Texte source.
M. de Coulanges vous parlera de votre lit d’ange[4] ; pour moi, je veux vous louer de n’être point grosse, et vous conjurer de ne la point devenir. Si ce malheur vous arrivoit dans l’état où vous êtes de votre maladie, vous seriez maigre et laide pour jamais. Donnez-moi le plaisir de vous retrouver aussi bien que je vous ai donnée, et de pouvoir un peu trotter avec moi, où la fantaisie nous prendra d’aller. M. de Grignan vous doit donner, et à moi, cette marque de sa complaisance. Ne croyez donc pas que vos belles actions ne soient pas remarquées : les beaux procédés méritent toujours des louanges ; continuez, voilà tout.

Vous me parlez de votre dauphin : je vous plains de l’aimer si tendrement, vous aurez beaucoup de douleurs et de chagrins à essuyer. Je n’aime que trop la petite de Grignan. Contre toutes mes résolutions je l’ai donc ôtée de Livry ; elle est cent fois mieux ici. Elle a commencé à me faire trouver que j’avois bien fait : elle a eu depuis son retour une très-jolie petite vérole volante, dont elle n’a point été du tout malade : ce que le petit Pecquet a traité en deux visites auroit fait un grand embarras, si elle avoit été à Livry. Vous me demanderez si je l’ai toujours vue : je vous dirai qu’oui ; je ne l’ai point abandonnée ; je suis pour le mauvais air, comme vous êtes pour les précipices ; il y a des gens avec qui je ne le crains pas. Enfin je la laisse en parfaite santé au milieu de toutes sortes de secours. Mme du Puy-du-Fou et Pecquet la sèvreront à la fin d’août ; et comme la nourrice est une femme attachée à son ménage, à son mari, à ses enfants, à ses vendanges et à tout, Mme du Puy-du-Fou m’a promis de me donner une femme pour en avoir soin, afin de donner la liberté à la nourrice de pouvoir s’en aller ; et la petite demeurera ici avec cette femme qui aura l’œil à tout, Marie que ma petite aime et connoît fort, la bonne mère Jeanne qui fera toujours leur petit ménage, M. de Coulanges et Mme de Sanzei, qui en auront un soin extrême ; et de cette sorte nous en aurons l’esprit en repos. J’ai été fort approuvée de l’avoir ramenée ici ; Livry n’est pas trop bon sans moi pour ces sortes de gens-là. Voilà qui est donc réglé[5].

Consigne. Relevez dans le texte source toutes les personnes avec qui la petite de Grignan demeurera une fois la nourrice libre de s'en aller.

Documents fournis.

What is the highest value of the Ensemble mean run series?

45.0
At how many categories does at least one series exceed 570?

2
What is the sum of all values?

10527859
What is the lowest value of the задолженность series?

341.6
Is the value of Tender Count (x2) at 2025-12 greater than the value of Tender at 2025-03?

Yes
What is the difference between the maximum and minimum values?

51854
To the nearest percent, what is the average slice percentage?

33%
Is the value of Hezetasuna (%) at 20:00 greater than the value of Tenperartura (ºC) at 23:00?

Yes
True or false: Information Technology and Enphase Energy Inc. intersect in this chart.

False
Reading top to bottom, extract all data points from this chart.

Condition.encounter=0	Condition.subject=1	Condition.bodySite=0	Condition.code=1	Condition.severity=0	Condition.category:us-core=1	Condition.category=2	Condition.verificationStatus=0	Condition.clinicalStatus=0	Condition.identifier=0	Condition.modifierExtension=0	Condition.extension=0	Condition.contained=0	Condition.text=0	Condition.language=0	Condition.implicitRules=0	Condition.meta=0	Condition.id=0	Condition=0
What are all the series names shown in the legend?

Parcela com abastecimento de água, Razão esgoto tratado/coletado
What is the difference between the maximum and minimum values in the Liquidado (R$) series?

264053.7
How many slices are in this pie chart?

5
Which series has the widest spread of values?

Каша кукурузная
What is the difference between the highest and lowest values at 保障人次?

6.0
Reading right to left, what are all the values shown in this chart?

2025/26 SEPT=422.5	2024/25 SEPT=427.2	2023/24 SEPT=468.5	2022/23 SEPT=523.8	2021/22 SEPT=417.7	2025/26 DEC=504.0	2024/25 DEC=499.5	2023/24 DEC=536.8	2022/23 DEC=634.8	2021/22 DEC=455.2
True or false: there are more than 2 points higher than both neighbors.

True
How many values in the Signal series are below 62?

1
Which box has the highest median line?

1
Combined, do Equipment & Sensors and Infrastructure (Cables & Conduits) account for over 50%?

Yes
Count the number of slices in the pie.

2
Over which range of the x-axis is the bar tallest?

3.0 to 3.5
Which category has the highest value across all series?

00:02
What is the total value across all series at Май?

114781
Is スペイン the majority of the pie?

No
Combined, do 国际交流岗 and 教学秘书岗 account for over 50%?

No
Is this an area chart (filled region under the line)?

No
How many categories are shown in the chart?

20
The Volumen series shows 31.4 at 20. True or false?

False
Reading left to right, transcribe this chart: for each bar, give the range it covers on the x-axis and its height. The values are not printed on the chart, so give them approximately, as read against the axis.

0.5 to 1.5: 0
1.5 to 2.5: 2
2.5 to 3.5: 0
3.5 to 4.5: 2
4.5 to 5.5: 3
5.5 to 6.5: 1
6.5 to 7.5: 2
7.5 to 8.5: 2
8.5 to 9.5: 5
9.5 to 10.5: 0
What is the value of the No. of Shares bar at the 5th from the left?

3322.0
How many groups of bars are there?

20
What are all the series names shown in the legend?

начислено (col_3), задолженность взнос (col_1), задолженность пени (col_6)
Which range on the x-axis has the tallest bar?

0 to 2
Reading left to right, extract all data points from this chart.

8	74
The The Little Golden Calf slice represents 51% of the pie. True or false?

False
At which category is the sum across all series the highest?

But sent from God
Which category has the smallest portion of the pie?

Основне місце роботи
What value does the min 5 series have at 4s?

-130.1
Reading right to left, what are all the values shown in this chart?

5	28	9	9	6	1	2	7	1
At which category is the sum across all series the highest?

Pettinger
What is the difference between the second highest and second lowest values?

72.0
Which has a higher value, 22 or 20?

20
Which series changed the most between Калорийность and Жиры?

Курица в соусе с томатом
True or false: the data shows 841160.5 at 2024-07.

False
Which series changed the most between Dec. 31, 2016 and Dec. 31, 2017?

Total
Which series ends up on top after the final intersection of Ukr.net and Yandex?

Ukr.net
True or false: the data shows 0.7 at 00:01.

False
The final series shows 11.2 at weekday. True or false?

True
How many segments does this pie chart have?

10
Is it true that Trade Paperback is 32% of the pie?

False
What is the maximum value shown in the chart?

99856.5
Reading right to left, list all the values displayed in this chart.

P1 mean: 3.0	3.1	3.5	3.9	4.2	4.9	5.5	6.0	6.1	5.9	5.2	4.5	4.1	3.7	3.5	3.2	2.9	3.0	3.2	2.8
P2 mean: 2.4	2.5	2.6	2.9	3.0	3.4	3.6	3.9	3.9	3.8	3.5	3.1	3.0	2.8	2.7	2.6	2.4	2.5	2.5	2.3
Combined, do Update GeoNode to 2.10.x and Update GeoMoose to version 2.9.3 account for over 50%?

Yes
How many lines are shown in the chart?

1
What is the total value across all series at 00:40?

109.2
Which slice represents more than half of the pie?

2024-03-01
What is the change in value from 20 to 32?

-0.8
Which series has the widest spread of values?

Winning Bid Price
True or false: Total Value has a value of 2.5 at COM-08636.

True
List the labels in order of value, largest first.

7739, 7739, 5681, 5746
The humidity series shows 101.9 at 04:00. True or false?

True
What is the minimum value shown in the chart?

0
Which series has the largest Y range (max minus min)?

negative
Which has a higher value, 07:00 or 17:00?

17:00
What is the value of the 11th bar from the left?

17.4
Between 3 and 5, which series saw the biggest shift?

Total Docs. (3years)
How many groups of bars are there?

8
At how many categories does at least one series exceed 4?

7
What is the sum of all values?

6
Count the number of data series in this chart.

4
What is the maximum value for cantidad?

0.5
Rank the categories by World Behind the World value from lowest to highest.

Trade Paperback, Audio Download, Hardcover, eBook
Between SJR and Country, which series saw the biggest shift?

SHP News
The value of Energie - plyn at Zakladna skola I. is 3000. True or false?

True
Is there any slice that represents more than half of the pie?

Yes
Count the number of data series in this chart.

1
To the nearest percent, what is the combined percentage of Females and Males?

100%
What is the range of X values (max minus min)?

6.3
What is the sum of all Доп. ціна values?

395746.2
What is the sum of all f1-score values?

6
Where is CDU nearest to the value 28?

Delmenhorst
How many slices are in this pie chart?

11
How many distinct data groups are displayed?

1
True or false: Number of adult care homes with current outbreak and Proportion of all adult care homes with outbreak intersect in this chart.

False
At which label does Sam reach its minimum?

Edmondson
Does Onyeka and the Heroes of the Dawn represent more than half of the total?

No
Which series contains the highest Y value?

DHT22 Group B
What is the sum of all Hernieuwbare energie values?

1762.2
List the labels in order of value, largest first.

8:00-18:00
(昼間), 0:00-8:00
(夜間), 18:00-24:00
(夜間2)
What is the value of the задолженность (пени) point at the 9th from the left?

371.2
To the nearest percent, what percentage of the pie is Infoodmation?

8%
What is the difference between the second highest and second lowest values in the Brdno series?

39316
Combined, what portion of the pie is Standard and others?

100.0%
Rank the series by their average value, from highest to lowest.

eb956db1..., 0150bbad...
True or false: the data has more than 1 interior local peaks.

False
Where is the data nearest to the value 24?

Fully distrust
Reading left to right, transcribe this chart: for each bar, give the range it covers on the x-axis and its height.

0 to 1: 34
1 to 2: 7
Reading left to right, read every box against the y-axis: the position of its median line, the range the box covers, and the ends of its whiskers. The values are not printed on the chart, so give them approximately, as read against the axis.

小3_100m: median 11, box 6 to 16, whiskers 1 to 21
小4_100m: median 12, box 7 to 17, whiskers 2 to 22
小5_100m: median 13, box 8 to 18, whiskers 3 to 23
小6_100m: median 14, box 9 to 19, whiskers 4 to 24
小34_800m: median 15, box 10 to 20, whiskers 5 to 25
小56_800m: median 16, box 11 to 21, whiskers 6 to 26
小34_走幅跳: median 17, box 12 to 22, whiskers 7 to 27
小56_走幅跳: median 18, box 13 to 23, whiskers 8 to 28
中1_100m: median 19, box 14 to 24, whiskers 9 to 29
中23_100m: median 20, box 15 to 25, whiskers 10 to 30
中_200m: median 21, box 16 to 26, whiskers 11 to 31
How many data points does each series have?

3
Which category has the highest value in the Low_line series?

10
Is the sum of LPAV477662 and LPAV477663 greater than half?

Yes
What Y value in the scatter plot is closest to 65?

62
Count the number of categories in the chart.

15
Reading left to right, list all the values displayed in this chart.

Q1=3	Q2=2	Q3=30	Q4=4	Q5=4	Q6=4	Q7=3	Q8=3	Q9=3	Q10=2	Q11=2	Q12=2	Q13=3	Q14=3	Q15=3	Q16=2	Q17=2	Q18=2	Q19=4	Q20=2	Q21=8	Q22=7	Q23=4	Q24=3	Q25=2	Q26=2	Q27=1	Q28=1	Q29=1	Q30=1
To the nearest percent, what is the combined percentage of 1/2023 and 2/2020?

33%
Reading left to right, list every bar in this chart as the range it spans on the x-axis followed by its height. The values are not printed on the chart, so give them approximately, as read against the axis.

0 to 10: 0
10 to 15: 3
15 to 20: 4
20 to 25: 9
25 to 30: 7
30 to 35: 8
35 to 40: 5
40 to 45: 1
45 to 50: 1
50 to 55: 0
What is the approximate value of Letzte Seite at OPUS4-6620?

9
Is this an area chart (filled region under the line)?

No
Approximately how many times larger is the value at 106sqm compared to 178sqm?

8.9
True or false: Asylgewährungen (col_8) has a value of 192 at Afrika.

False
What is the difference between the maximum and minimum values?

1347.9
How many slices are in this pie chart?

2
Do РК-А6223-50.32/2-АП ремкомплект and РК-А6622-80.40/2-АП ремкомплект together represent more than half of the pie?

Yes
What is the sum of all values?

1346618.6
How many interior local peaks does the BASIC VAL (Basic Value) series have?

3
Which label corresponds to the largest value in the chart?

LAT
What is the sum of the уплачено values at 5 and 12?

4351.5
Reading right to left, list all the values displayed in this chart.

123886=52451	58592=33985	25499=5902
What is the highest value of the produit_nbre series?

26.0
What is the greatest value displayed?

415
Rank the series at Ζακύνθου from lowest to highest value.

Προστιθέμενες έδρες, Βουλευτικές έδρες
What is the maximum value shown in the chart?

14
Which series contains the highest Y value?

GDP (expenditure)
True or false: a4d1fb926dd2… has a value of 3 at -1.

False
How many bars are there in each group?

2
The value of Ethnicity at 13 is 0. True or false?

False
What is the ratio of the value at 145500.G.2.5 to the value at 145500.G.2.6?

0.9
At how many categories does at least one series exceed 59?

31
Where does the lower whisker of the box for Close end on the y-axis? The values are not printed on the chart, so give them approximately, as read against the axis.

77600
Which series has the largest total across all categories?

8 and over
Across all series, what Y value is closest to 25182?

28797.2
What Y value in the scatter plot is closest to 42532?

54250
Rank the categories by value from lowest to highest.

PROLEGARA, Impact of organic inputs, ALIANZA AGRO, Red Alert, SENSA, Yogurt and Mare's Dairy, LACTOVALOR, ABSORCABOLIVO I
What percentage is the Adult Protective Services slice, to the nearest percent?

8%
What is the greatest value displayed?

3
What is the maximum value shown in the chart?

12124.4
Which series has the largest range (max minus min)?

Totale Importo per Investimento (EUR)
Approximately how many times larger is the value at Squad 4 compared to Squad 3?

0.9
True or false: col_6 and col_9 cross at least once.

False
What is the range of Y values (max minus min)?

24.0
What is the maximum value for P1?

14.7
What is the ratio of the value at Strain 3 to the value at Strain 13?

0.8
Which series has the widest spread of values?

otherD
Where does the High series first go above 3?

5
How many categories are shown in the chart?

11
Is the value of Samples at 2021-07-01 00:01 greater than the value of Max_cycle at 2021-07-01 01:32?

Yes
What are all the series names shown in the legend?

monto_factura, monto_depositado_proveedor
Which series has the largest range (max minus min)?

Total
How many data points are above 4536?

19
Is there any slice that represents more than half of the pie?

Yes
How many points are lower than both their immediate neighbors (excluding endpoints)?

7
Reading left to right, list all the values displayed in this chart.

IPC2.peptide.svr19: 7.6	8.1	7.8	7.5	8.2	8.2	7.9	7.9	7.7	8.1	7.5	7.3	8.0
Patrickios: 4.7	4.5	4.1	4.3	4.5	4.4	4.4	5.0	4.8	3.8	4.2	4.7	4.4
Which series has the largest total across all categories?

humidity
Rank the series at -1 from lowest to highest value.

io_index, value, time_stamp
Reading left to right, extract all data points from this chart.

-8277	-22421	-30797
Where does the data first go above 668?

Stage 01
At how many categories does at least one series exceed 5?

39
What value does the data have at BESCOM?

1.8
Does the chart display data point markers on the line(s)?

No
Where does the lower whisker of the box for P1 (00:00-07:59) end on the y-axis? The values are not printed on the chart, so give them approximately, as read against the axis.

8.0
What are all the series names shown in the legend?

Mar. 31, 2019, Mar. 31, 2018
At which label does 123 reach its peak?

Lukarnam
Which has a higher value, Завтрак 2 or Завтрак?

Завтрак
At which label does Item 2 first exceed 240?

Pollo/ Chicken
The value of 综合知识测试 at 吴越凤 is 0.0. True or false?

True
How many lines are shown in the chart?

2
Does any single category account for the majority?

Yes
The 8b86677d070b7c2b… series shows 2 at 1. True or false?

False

Réponse. La petite de Grignan demeurera avec la femme que Mme du Puy-du-Fou a promis de donner pour en avoir soin, avec Marie, avec la bonne mère Jeanne, avec M. de Coulanges et avec Mme de Sanzei.